GoJets Negotiating Update
The negotiating Committee spent the majority of the past week (June 23rd) working on IBT 618 Pilot Group Steward Elections. Preparation work was done on Section 8 – (Scheduling).
IBT National Representatives, Captains Paul Alves and Rick Dubinsky, IBT 618 Local President/Business Representative Mike Foster and Steward Chris Slavens met with the Company on Wednesday, June 25th to discuss several topics, including Negotiation issues.
The next negotiating session is scheduled in the week of August 11-15th.
Airline Industry News
Governmental and Regulatory
President Barack Obama will nominate Christopher Hart to be chairman of the US National Transportation Safety Board (NTSB).
The Federal Aviation Administration is appealing a judge's decision that the FAA was wrong in fining a man who flew an unmanned aerial vehicle around the University of Virginia to capture video of the campus.
The FAA's "lack of an executable plan, unresolved technical issues, and ineffective collaboration with industry," are "programmatic challenges" to moving toward the Next Generation Air Transportation System (NextGen), Assistant Inspector General for Aviation Audits Matthew Hampton testified June 25th.
The National Transportation Safety Board (NTSB) has denied a petition to reconsider its findings in the investigation of the 1996 crash of TWA Flight 800.
In a decision released Monday, the U.S. Supreme Court declined to review a case in which US Airways pilots were challenging the Pension Benefit Guaranty Corp.’s calculation of their benefits.
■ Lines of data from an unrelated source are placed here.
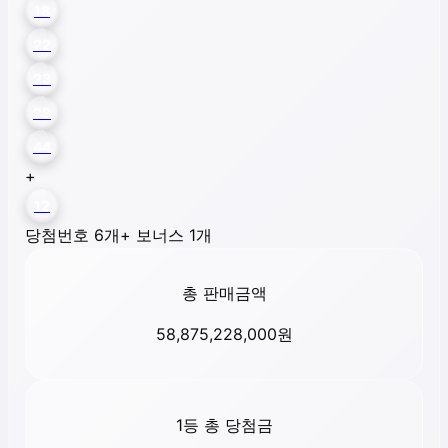
18
22
23
29
44
+
12
당첨번호 6개
+ 보너스 1개
총 판매금액
58,875,228,000
원
1등 총 당첨금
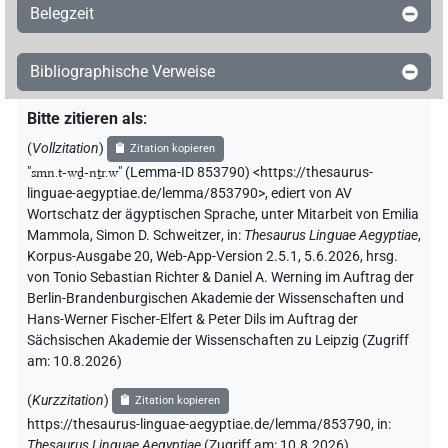
Belegzeit
Bibliographische Verweise
Bitte zitieren als
:
(
Vollzitation
)
Zitation kopieren
"
smn.t-wḏ-nṯr.w
"
(Lemma-ID 853790) <https://thesaurus-
linguae-aegyptiae.de/lemma/853790>
,
ediert von AV
Wortschatz der ägyptischen Sprache
,
unter Mitarbeit von
Emilia
Mammola
,
Simon D. Schweitzer
,
in
:
Thesaurus Linguae Aegyptiae
,
Korpus-Ausgabe 20, Web-App-Version 2.5.1, 5.6.2026, hrsg.
von Tonio Sebastian Richter & Daniel A. Werning im Auftrag der
Berlin-Brandenburgischen Akademie der Wissenschaften und
Hans-Werner Fischer-Elfert & Peter Dils im Auftrag der
Sächsischen Akademie der Wissenschaften zu Leipzig (Zugriff
am:
10.8.2026
)
(
Kurzzitation
)
Zitation kopieren
https://thesaurus-linguae-aegyptiae.de/lemma/853790,
in
:
Thesaurus Linguae Aegyptiae
(
Zugriff am
:
10.8.2026
)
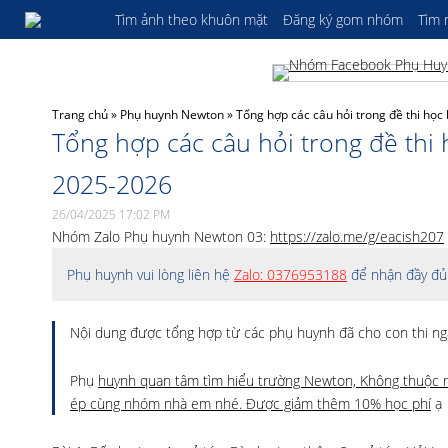
Tìm ảnh theo khuôn mặt
Đăng ký gom nhóm
Tìm
Trang chủ
»
Phụ huynh Newton
»
Tổng hợp các câu hỏi trong đề thi họ
Tổng hợp các câu hỏi trong đề th
2025-2026
26/04/2025 17:02 PM
Nhóm Zalo Phụ huynh Newton 03:
https://zalo.me/g/eacish207
Phụ huynh vui lòng liên hệ
Zalo: 0376953188
để nhận đầy đủ 
Nội dung được tổng hợp từ các phụ huynh đã cho con thi ng
Phụ
huynh quan tâm tìm hiểu trường Newton, Không thuộc mầ
ép cùng nhóm nhà em nhé. Được giảm thêm 10% học phí
ạ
The prolonged case stems from US Airways’ termination of its pension plan more than 10 years ago, giving the pilots’ pension responsibility to the PBGC.
Airlines, Industry and Labor
As part of Boeing’s plan to increase 737 production rates to 47 and beyond, and to prepare for the introduction of the MAX at gradually increasing rates, the company is introducing an automated wing assembly process that will reduce flow time by more than one-third.
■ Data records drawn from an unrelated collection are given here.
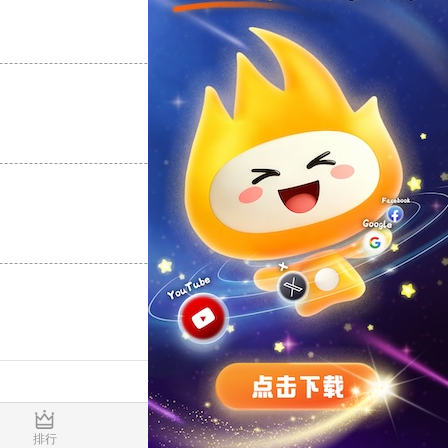
支持
[0]
反对
[0]
支持
[0]
反对
[0]
支持
[0]
反对
[0]
0.017157s
排行
推荐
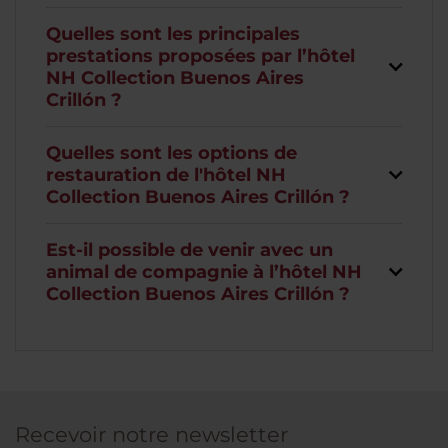
Quelles sont les principales
prestations proposées par l’hôtel
NH Collection Buenos Aires
Crillón ?
Quelles sont les options de
restauration de l'hôtel NH
Collection Buenos Aires Crillón ?
Est-il possible de venir avec un
animal de compagnie à l’hôtel NH
Collection Buenos Aires Crillón ?
Recevoir notre newsletter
Boeing's decision to assemble the 777X in Washington means that aerospace suppliers may be drawn to the state to capitalize on the move, says Washington Gov. Jay Inslee's aerospace adviser, Alex Pietsch. The Boeing decision has made it easier to recruit companies, he explained.
Boeing is braced for temporary disruption to its busy 737 production system in Renton after a train carrying six fuselages from Spirit Aerosystems in Wichita, Kansas, derailed in a mountain pass, sending several freight cars into a river.